Are you Post-Abortive?


Have you had an abortion(s)? Do you have feelings of guilt; shame; regret; or attacks of anxiety, because of the decision you made?

Please know that I neither judge nor condemn you for that decision. I have no idea what was going on in your life at that time, neither do I know the circumstances of your pregnancy, or why you made the choice for abortion.

As an Abortion Recovery Peer Counselor I have listened to women speak about their abortion experience and the struggles they have had coming to terms with the decision they made. I write my blog from a heart of compassion and understanding for each and every woman who has ever endured the trauma of abortion and now deals with the painful aftermath of that experience.

Friday, February 5, 2010

One Young Woman's Personal Testimony

Hi, my name is Tracy and this is my testimony...

In the spring of 2007 I came across an ad in my neighborhood news letter which said that they were offering a "Post Abortive" Bible Study at a nearby church. For some reason I kept going back to that ad and reading it over and over again… I was drawn to it.

For several years I had been in and out of depression… I didn’t know why…

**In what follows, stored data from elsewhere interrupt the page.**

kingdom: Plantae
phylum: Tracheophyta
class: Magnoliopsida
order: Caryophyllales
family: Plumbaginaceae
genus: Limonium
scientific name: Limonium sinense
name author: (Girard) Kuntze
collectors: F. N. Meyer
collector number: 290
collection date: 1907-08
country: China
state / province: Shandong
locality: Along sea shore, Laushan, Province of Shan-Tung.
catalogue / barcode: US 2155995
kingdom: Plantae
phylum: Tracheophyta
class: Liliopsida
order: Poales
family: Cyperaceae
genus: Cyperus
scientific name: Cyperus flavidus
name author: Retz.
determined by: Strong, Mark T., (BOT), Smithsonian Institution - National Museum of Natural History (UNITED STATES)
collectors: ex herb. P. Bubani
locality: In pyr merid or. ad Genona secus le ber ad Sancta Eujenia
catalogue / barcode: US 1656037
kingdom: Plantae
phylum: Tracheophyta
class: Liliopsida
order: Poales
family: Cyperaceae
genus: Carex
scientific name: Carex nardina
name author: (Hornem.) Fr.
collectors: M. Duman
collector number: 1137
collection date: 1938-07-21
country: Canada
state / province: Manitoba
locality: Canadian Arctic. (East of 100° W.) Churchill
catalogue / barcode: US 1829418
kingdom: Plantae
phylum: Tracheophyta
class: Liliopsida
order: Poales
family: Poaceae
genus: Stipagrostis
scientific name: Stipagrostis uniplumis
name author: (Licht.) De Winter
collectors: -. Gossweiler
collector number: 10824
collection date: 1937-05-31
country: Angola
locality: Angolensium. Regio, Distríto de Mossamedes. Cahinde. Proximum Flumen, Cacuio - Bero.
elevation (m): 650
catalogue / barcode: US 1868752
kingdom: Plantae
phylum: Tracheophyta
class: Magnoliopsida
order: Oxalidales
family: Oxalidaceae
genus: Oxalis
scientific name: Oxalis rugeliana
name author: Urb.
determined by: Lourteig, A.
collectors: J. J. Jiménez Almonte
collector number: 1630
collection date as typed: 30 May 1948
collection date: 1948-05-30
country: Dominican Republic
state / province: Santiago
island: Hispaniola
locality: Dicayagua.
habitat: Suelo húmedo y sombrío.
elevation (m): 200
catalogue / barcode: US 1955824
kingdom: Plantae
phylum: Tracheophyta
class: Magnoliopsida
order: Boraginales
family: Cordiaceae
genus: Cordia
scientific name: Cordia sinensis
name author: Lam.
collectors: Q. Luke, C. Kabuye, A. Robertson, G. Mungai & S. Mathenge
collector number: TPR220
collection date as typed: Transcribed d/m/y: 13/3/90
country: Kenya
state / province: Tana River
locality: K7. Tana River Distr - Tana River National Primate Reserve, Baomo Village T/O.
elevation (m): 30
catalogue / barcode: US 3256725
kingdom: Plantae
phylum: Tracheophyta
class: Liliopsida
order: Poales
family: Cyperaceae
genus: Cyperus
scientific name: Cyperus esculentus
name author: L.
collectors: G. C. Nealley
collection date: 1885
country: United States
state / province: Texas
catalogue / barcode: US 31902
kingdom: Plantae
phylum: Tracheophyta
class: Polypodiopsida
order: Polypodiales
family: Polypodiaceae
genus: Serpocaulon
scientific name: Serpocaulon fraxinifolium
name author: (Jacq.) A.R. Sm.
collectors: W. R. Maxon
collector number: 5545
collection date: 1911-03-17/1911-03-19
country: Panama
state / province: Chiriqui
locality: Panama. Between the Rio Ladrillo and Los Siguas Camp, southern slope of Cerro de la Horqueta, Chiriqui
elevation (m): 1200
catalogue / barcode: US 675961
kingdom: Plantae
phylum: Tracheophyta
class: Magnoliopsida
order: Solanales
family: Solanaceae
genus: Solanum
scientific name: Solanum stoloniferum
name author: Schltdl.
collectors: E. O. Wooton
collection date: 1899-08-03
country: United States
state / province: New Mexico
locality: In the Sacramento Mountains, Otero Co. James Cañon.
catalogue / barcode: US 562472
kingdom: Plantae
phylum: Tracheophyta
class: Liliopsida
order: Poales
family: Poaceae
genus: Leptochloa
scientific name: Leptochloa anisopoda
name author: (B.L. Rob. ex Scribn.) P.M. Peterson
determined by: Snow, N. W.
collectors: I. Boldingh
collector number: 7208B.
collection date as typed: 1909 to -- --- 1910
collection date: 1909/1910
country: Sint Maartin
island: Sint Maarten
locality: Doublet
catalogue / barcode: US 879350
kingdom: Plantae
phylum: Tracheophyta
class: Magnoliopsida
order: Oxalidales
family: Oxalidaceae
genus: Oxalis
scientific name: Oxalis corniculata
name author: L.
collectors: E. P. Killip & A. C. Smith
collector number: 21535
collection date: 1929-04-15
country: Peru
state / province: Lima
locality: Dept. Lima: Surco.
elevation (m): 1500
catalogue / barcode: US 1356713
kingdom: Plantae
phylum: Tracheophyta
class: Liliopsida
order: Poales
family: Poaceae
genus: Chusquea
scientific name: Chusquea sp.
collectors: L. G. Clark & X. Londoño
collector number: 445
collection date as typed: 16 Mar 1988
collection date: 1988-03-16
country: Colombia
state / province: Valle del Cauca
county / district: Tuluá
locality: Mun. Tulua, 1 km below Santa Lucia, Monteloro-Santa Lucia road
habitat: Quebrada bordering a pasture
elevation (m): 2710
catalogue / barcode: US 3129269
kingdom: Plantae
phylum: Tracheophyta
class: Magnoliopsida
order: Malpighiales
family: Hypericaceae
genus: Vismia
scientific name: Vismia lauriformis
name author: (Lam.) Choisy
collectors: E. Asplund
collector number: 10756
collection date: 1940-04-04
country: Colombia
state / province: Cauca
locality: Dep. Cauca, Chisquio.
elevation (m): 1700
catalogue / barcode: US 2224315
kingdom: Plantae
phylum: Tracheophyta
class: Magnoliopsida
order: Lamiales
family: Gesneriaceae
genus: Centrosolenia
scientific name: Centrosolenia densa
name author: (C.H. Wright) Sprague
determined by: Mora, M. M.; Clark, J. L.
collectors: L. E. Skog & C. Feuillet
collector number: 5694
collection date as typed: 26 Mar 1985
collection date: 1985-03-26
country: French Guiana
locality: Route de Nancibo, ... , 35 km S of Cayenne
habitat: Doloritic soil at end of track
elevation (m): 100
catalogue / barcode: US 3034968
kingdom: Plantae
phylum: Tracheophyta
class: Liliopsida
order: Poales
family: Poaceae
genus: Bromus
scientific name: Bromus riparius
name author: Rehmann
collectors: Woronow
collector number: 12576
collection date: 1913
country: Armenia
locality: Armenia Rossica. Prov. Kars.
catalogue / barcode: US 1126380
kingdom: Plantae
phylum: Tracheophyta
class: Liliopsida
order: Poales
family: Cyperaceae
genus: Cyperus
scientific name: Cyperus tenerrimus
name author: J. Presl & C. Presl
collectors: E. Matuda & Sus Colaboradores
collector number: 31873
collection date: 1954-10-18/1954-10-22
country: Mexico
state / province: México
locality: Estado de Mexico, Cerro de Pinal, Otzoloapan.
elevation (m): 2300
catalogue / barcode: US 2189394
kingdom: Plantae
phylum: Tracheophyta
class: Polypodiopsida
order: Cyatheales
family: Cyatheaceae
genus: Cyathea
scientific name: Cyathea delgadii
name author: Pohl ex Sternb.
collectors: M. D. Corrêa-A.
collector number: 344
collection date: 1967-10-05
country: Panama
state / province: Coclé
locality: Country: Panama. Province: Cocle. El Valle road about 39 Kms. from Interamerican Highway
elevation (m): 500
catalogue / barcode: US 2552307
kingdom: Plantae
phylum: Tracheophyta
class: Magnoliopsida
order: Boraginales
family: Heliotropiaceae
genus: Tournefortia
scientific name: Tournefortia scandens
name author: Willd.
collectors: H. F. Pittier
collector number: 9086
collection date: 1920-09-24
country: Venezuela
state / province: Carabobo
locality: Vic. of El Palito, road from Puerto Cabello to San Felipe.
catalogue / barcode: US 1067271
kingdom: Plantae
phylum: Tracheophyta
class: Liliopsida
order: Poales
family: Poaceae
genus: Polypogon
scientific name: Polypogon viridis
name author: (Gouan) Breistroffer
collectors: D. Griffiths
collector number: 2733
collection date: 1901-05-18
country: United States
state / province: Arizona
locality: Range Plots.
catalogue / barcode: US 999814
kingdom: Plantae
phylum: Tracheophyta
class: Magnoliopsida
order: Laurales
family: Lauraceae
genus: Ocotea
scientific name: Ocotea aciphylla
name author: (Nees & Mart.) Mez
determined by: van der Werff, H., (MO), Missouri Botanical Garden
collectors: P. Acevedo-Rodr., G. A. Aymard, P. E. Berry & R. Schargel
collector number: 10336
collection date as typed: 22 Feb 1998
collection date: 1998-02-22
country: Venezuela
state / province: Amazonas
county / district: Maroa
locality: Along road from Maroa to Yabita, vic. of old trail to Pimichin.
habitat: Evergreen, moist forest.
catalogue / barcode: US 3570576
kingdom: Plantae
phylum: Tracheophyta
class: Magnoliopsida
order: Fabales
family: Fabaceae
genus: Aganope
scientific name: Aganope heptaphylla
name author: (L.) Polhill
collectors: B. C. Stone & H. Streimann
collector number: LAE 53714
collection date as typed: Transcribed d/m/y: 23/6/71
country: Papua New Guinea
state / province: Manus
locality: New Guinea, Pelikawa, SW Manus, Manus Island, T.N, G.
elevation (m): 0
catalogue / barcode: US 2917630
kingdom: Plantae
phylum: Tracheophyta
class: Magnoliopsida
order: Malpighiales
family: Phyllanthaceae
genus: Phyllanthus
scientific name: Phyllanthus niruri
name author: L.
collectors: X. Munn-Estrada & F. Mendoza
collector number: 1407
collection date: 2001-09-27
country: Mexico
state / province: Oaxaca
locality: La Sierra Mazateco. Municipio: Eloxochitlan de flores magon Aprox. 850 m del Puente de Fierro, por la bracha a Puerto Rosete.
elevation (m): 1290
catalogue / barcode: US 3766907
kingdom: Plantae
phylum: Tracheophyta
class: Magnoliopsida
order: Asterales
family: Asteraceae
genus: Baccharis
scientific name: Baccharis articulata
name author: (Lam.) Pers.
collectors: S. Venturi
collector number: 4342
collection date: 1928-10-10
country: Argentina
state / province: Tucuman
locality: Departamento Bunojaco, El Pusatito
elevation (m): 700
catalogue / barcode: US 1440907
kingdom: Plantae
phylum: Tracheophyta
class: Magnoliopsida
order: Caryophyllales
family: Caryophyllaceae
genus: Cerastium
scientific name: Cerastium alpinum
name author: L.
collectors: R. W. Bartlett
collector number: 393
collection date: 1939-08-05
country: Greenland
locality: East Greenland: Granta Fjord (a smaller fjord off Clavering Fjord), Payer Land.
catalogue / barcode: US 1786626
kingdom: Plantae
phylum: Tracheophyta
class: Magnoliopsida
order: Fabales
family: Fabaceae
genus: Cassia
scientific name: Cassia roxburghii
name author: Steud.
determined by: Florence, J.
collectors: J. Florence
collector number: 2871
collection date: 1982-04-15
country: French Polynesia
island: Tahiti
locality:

When I was 18 years old I had the first of my two abortions, and it was after that experience that I started drinking until I blacked out. At that time I also became very promiscuous, had nightmares, and started having panic attacks; fear and grief were my constant companions. I went through many years of pain since my first abortion.

Because this had all happened when I was younger I didn’t make the connection between the abortion experience and my depressed condition. I didn’t understand that the emotional pain I suffered with for years was a result of my two abortions.

At the time when I came upon the ad I had been saved for a couple years, and knew in my head that I was forgiven but I guess my heart did not know it yet. I met with Yvonne and agreed to attend the Bible Study. It was then that I realized I had not grieved my loss... And I really did not know before then that the Lord didn't want me to hold on to that pain any longer.

Long story short: The Lord got a hold of me in 2004; He saved and delivered me instantly from all the drugs and alcohol. Then in 2007 I guess He wanted to do a deeper work in my heart. That is when I came across the "Post Abortive Bible Study." I was in SHOCK!! I knew that the Lord forgave me for going through abortion, but I had NO IDEA He wanted to actually heal me from the pain that it caused.

He has not only healed me from the pain and suffering of something horrible that I did, but He has used it to help others who need to know that they can be healed too...

I can't tell you how much emotional and spiritual freedom I now have since going through that Bible Study...

                                      …Thank You Lord.